**TASK PROMPT:** Count the lines below that contain the word "median", and give only that number.

**DATA SECTION:**
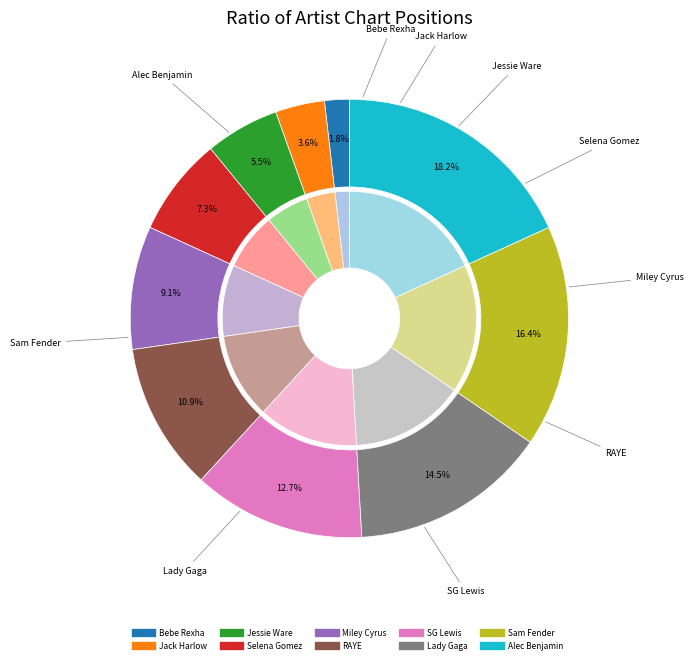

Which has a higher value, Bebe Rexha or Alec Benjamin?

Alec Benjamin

* * *

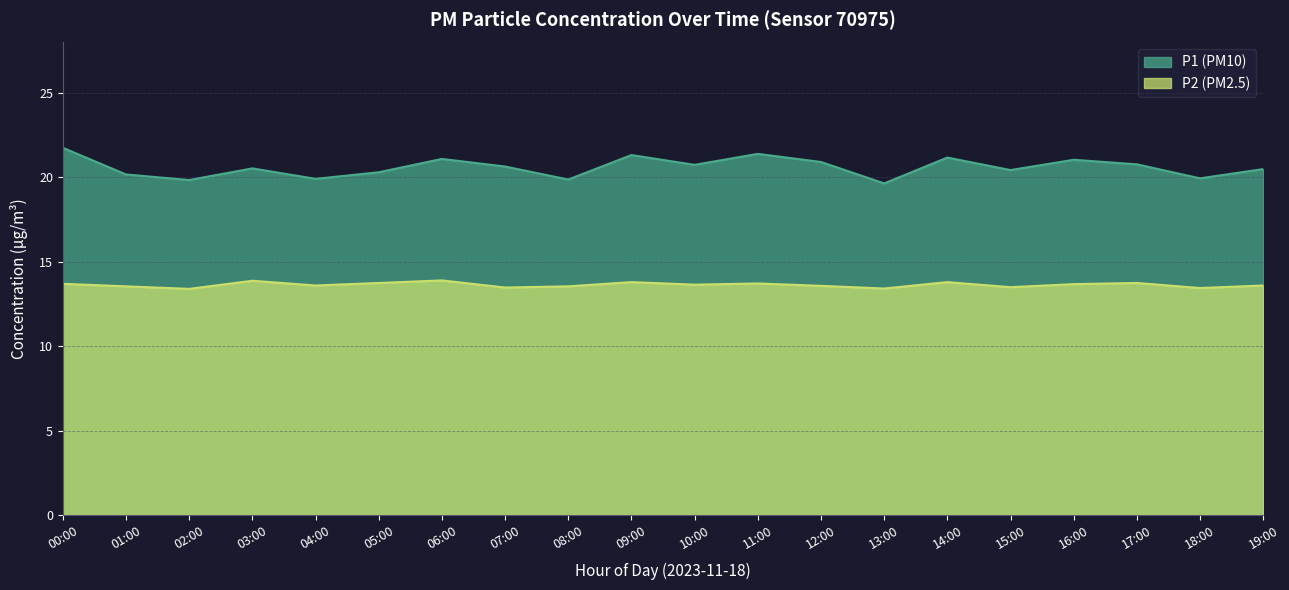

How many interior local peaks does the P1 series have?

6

==

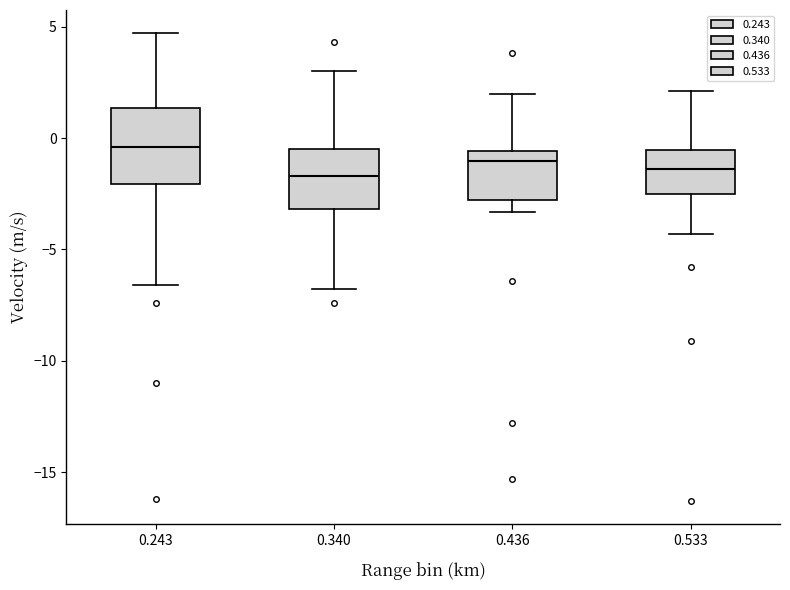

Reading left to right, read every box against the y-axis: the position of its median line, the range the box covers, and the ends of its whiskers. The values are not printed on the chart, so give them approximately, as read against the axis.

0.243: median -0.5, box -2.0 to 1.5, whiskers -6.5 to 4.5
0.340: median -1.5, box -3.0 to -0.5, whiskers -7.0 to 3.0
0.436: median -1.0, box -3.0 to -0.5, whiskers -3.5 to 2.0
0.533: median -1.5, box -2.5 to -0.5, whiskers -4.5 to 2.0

**ANSWER SECTION:** 5